New,
scalable battery chemistry possibly on the horizon:
https://insideevs.com/news/575609/tesla-elon-musk-potential-manganese-based-battery/
In order to transition the world to sustainable energy, it is estimated that 300 TWh (terawatt-hour) of batteries are needed. That's a number difficult to get your head around. While the short term concern regarding EVs is semiconductor chips, the long term limiting factor will always be batteries, batteries, batteries. This might help grasp the volume:
1 TWh = 1 billion kWh
A long range Model S has a 100 kWh battery pack.
Therefore, the 300 TWh of batteries needed for global sustainable energy, would be equivalent to 3 BILLION long range Model S battery packs. That's a lot. I imagine there is some play in that 300 TWh estimate, but it's still going to be a ridiculously large amount.
Don't expect any battery breakthroughs using rare materials.
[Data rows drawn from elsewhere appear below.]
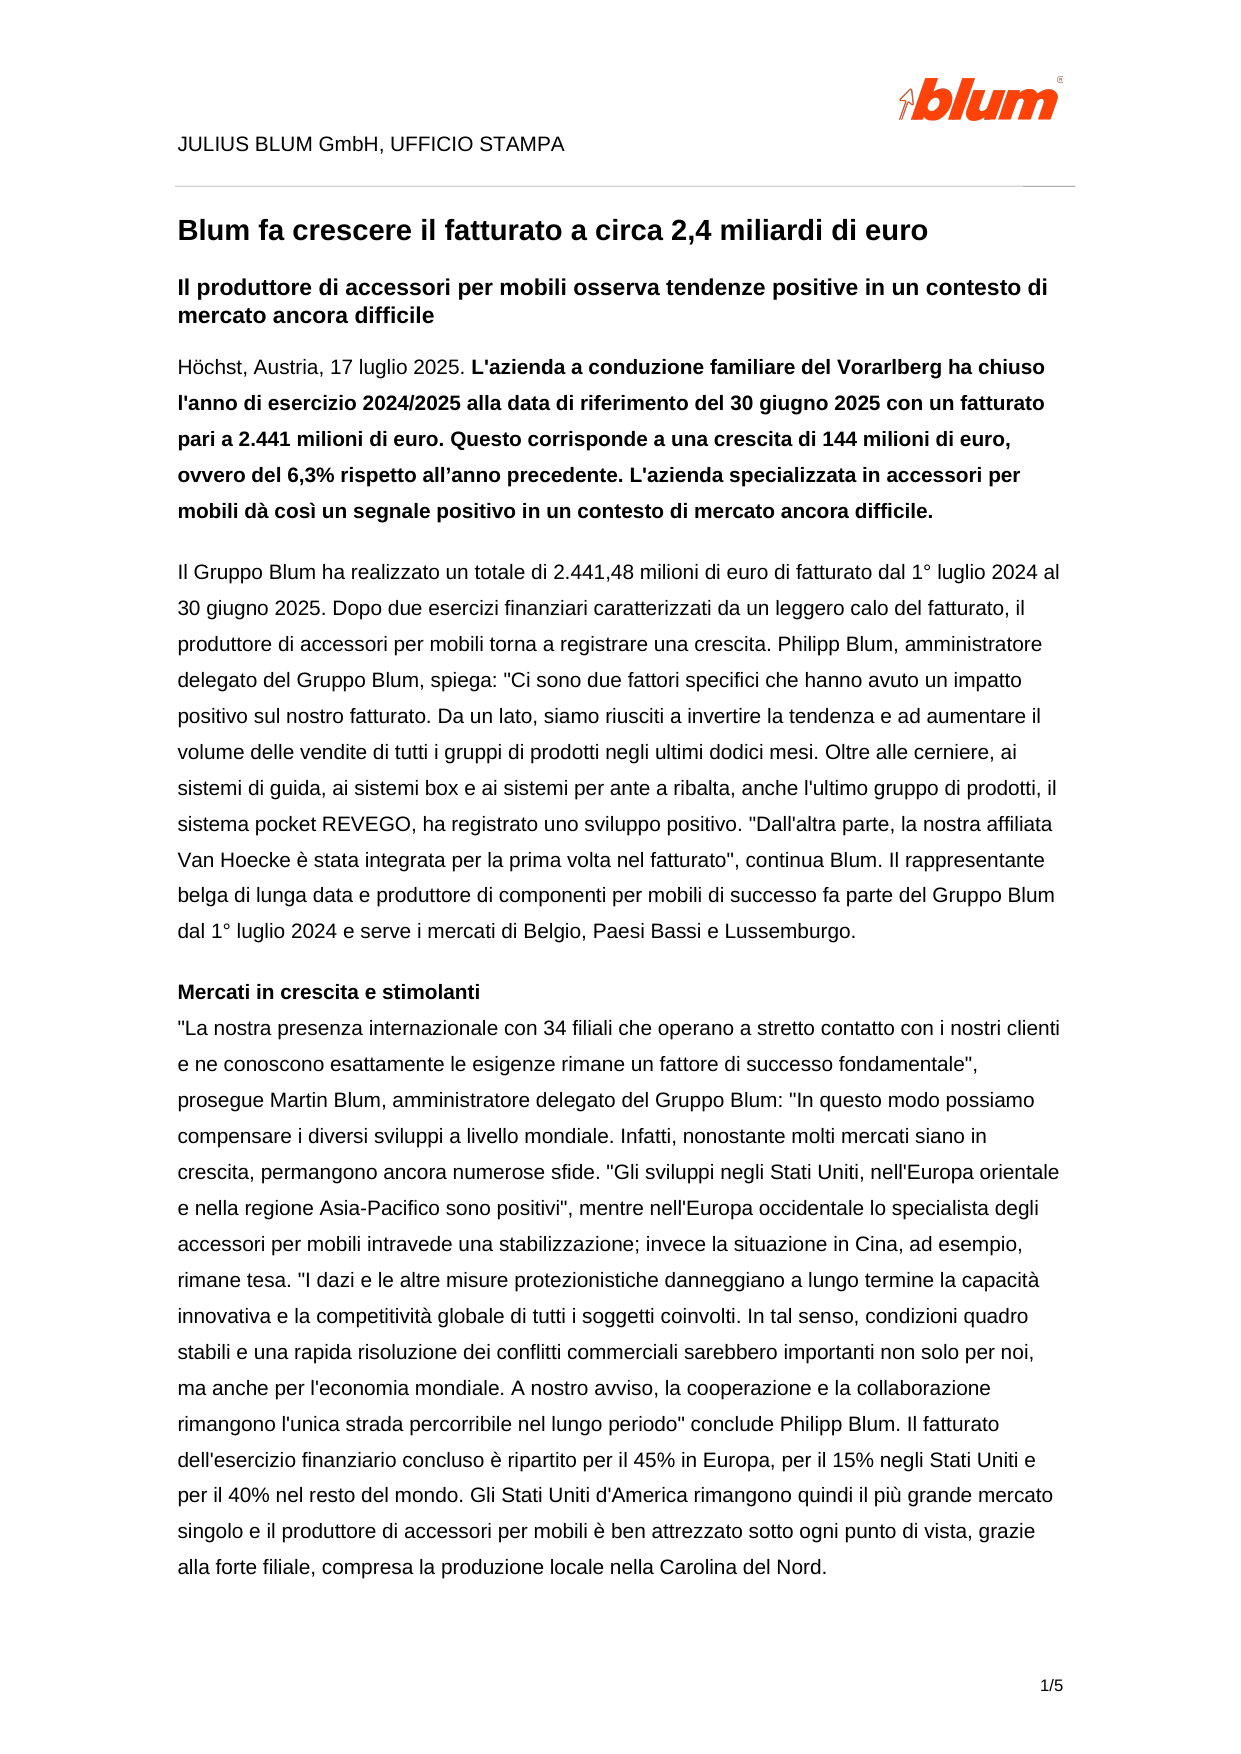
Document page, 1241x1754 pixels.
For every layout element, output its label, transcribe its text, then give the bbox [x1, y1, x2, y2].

text Mercati in crescita e stimolanti "La nostra presenza internazionale con 34 filiali che operano a stretto contatto con i nostri clienti e ne conoscono esattamente le esigenze rimane un fattore di successo fondamentale", prosegue Martin Blum, amministratore delegato del Gruppo Blum: "In questo modo possiamo compensare i diversi sviluppi a livello mondiale. Infatti, nonostante molti mercati siano in crescita, permangono ancora numerose sfide. "Gli sviluppi negli Stati Uniti, nell'Europa orientale e nella regione Asia-Pacifico sono positivi", mentre nell'Europa occidentale lo specialista degli accessori per mobili intravede una stabilizzazione; invece la situazione in Cina, ad esempio, rimane tesa. "I dazi e le altre misure protezionistiche danneggiano a lungo termine la capacità innovativa e la competitività globale di tutti i soggetti coinvolti. In tal senso, condizioni quadro stabili e una rapida risoluzione dei conflitti commerciali sarebbero importanti non solo per noi, ma anche per l'economia mondiale. A nostro avviso, la cooperazione e la collaborazione rimangono l'unica strada percorribile nel lungo periodo" conclude Philipp Blum. Il fatturato dell'esercizio finanziario concluso è ripartito per il 45% in Europa, per il 15% negli Stati Uniti e per il 40% nel resto del mondo. Gli Stati Uniti d'America rimangono quindi il più grande mercato singolo e il produttore di accessori per mobili è ben attrezzato sotto ogni punto di vista, grazie alla forte filiale, compresa la produzione locale nella Carolina del Nord. [177, 980, 1063, 1579]
text Il Gruppo Blum ha realizzato un totale di 2.441,48 milioni di euro di fatturato dal 1° luglio 2024 al 30 giugno 2025. Dopo due esercizi finanziari caratterizzati da un leggero calo del fatturato, il produttore di accessori per mobili torna a registrare una crescita. Philipp Blum, amministratore delegato del Gruppo Blum, spiega: "Ci sono due fattori specifici che hanno avuto un impatto positivo sul nostro fatturato. Da un lato, siamo riusciti a invertire la tendenza e ad aumentare il volume delle vendite di tutti i gruppi di prodotti negli ultimi dodici mesi. Oltre alle cerniere, ai sistemi di guida, ai sistemi box e ai sistemi per ante a ribalta, anche l'ultimo gruppo di prodotti, il sistema pocket REVEGO, ha registrato uno sviluppo positivo. "Dall'altra parte, la nostra affiliata Van Hoecke è stata integrata per la prima volta nel fatturato", continua Blum. Il rappresentante belga di lunga data e produttore di componenti per mobili di successo fa parte del Gruppo Blum dal 1° luglio 2024 e serve i mercati di Belgio, Paesi Bassi e Lussemburgo. [177, 560, 1063, 943]
text Il produttore di accessori per mobili osserva tendenze positive in un contesto di mercato ancora difficile [177, 274, 1063, 328]
text Höchst, Austria, 17 luglio 2025. L'azienda a conduzione familiare del Vorarlberg ha chiuso l'anno di esercizio 2024/2025 alla data di riferimento del 30 giugno 2025 con un fatturato pari a 2.441 milioni di euro. Questo corrisponde a una crescita di 144 milioni di euro, ovvero del 6,3% rispetto all’anno precedente. L'azienda specializzata in accessori per mobili dà così un segnale positivo in un contesto di mercato ancora difficile. [177, 355, 1063, 523]
text Blum fa crescere il fatturato a circa 2,4 miliardi di euro [177, 213, 1063, 247]
picture [899, 76, 1064, 121]
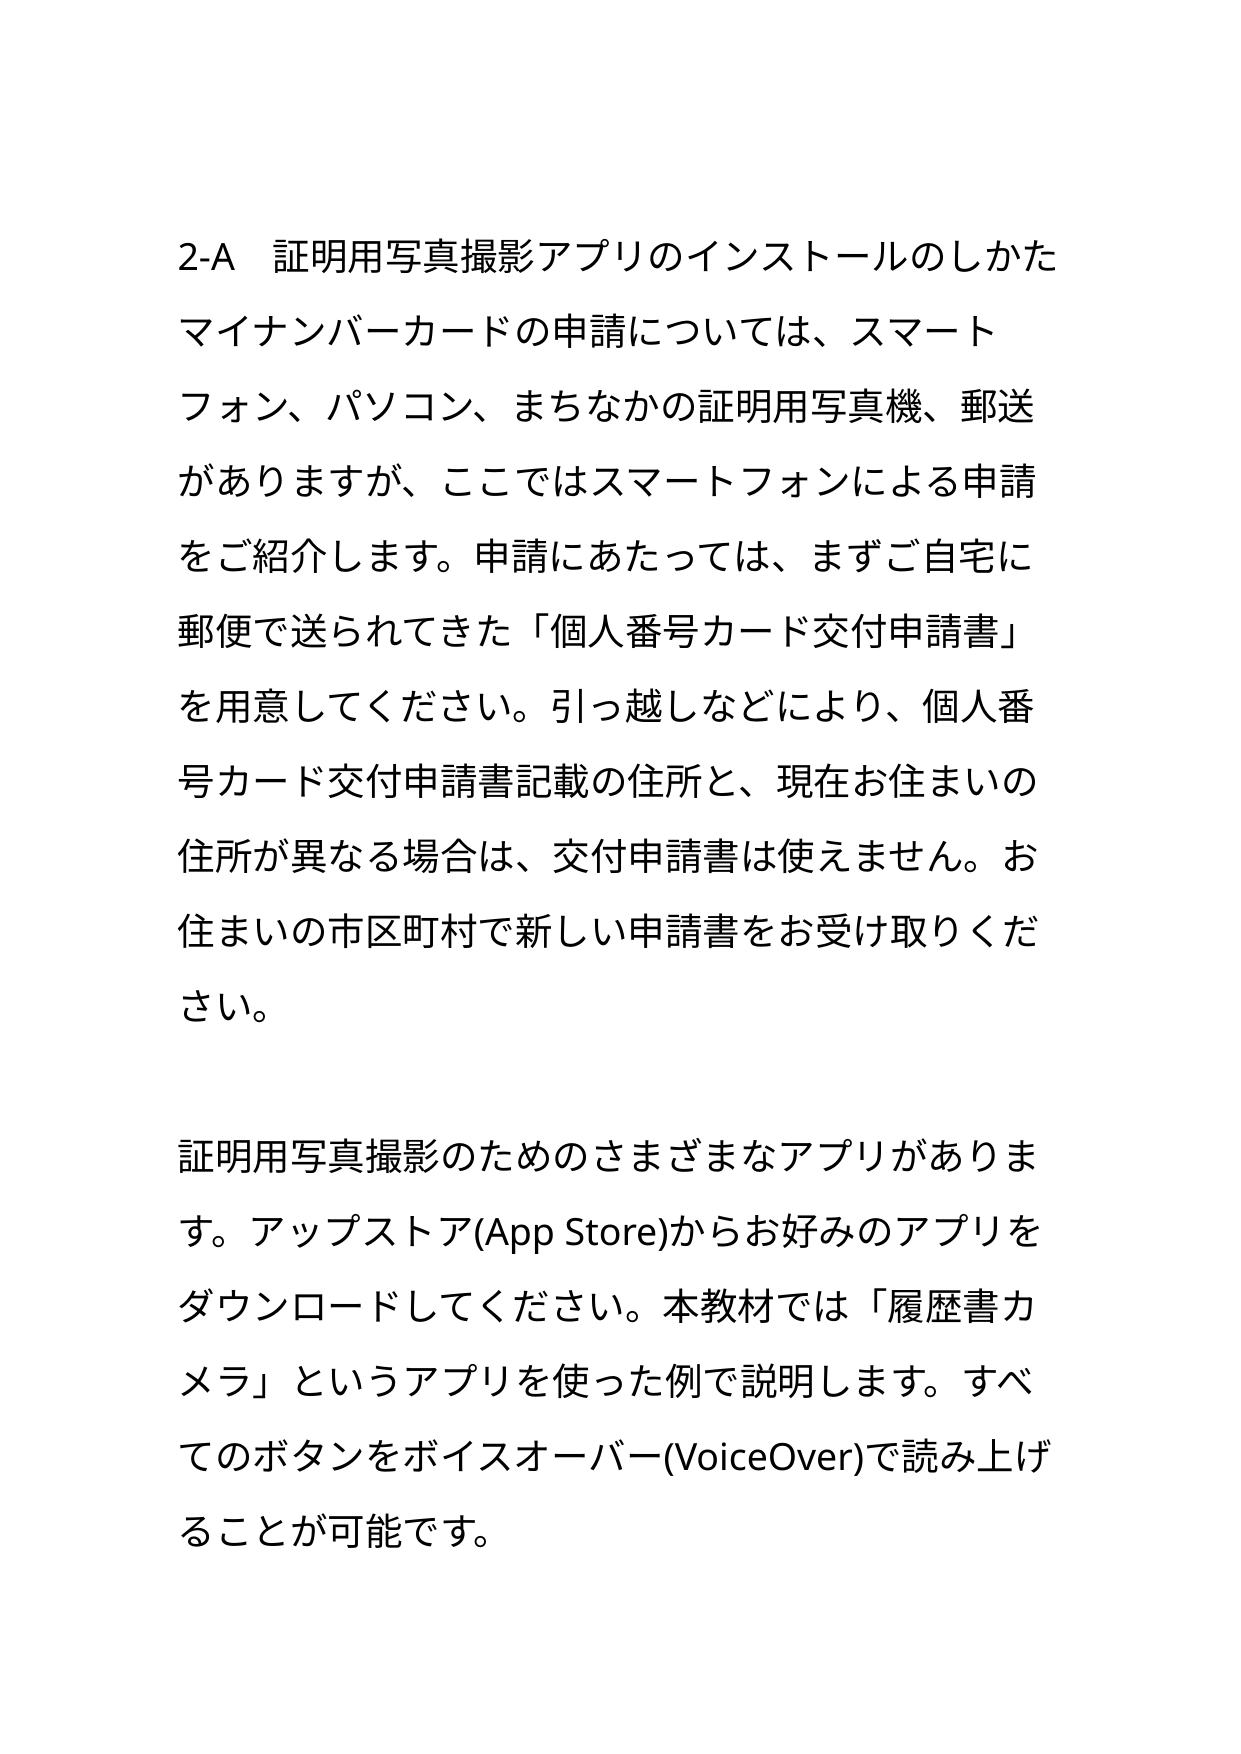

The cathode materials need to be common/abundant. Iron, manganese, aluminum, nickel to a lesser extent. Forget cobalt.
Battery recycling needs to increase.
Mining needs to increase
If a new battery form factor or chemistry isn't scalable to high volume, it's not happening. Be wary of next latest and greatest. Profitable, large scale production is very, very difficult (see solid state batteries....30 years and still waiting).
The biggest breakthroughs need to come from the manufacturing side. Lithium-ion cells work. Suppliers need to make them faster.